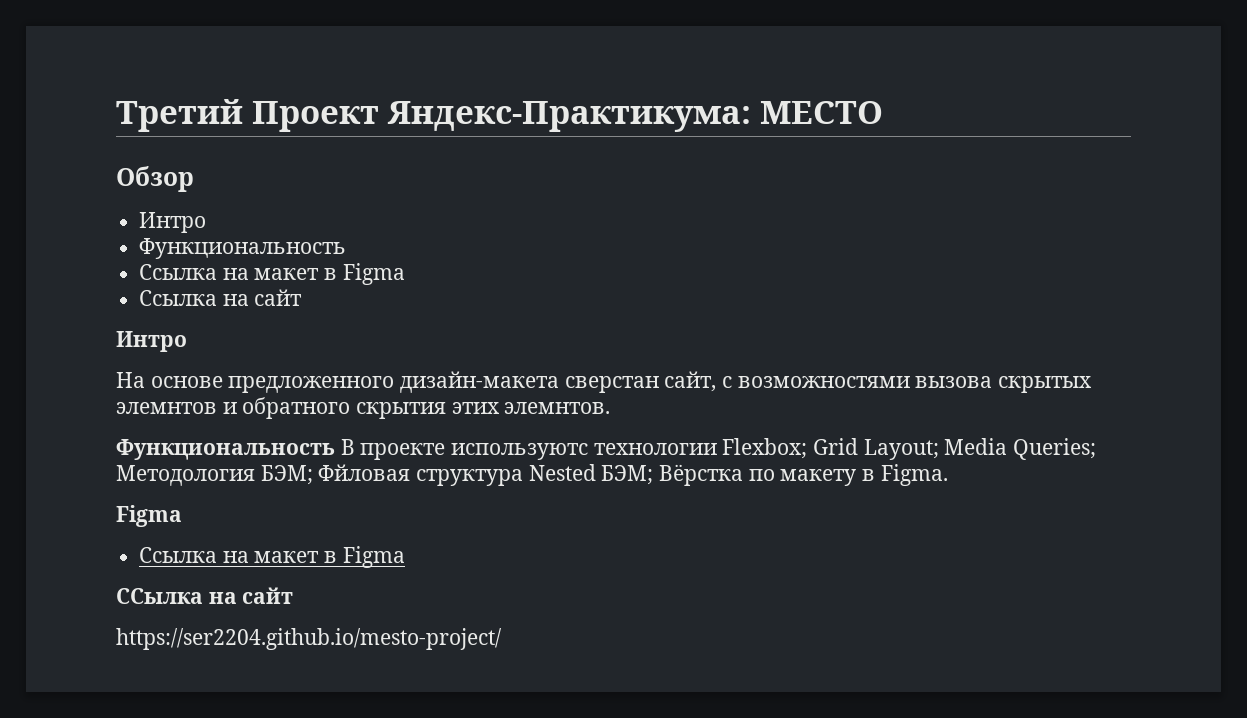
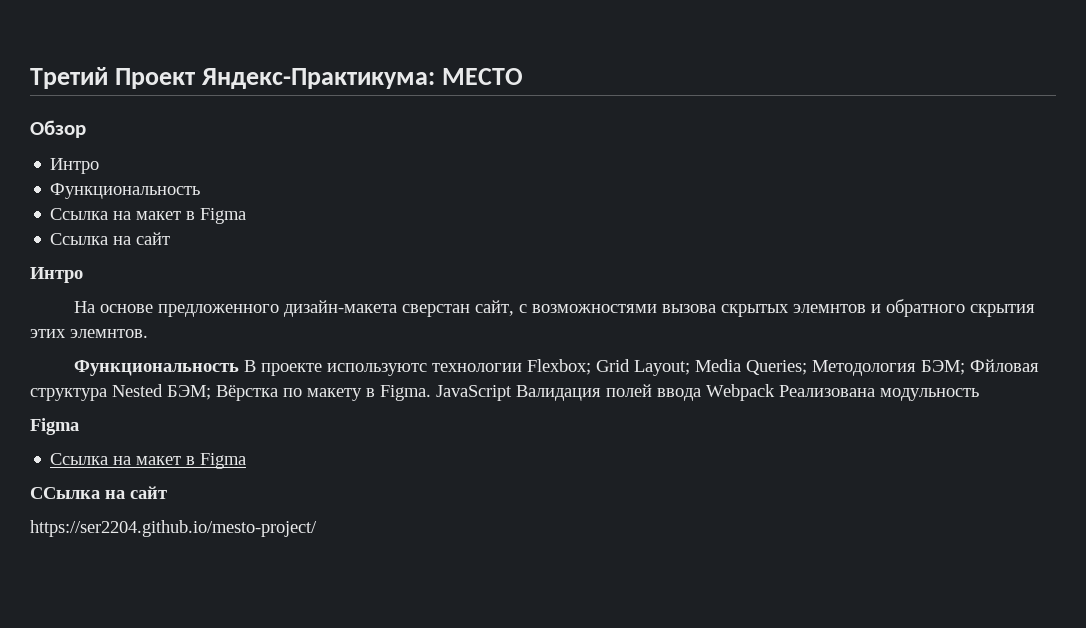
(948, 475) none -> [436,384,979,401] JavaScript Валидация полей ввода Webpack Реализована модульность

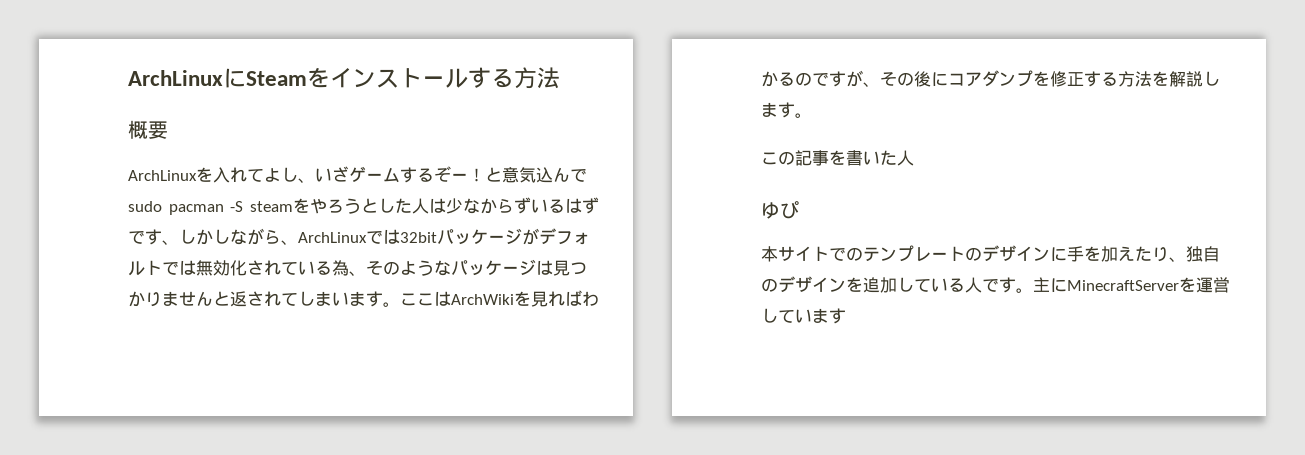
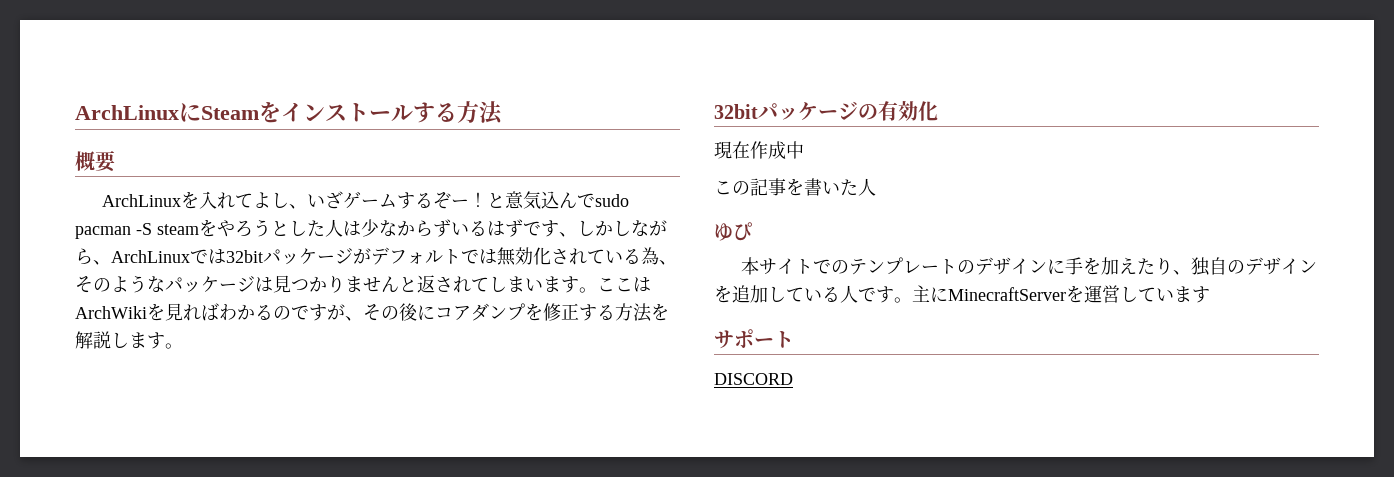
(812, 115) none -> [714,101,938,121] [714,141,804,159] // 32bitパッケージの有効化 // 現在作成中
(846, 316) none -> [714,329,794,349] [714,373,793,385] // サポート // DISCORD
...
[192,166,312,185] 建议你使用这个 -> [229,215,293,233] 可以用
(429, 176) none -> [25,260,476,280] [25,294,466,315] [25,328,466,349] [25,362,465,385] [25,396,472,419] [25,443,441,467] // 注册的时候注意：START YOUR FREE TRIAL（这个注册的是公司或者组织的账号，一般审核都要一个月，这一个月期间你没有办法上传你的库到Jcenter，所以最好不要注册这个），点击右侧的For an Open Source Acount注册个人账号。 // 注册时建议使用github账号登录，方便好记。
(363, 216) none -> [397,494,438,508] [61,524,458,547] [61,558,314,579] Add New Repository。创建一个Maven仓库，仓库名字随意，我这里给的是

#### [ACTIVITY]
Taking the entries above, write out exactly each line from the one holding "(429, 176) none" to the one holding "(363, 216) none", both included, and stop there.

#### [ANSWER TO THIS PROBLEM]
(429, 176) none -> [25,260,476,280] [25,294,466,315] [25,328,466,349] [25,362,465,385] [25,396,472,419] [25,443,441,467] // 注册的时候注意：START YOUR FREE TRIAL（这个注册的是公司或者组织的账号，一般审核都要一个月，这一个月期间你没有办法上传你的库到Jcenter，所以最好不要注册这个），点击右侧的For an Open Source Acount注册个人账号。 // 注册时建议使用github账号登录，方便好记。
(363, 216) none -> [397,494,438,508] [61,524,458,547] [61,558,314,579] Add New Repository。创建一个Maven仓库，仓库名字随意，我这里给的是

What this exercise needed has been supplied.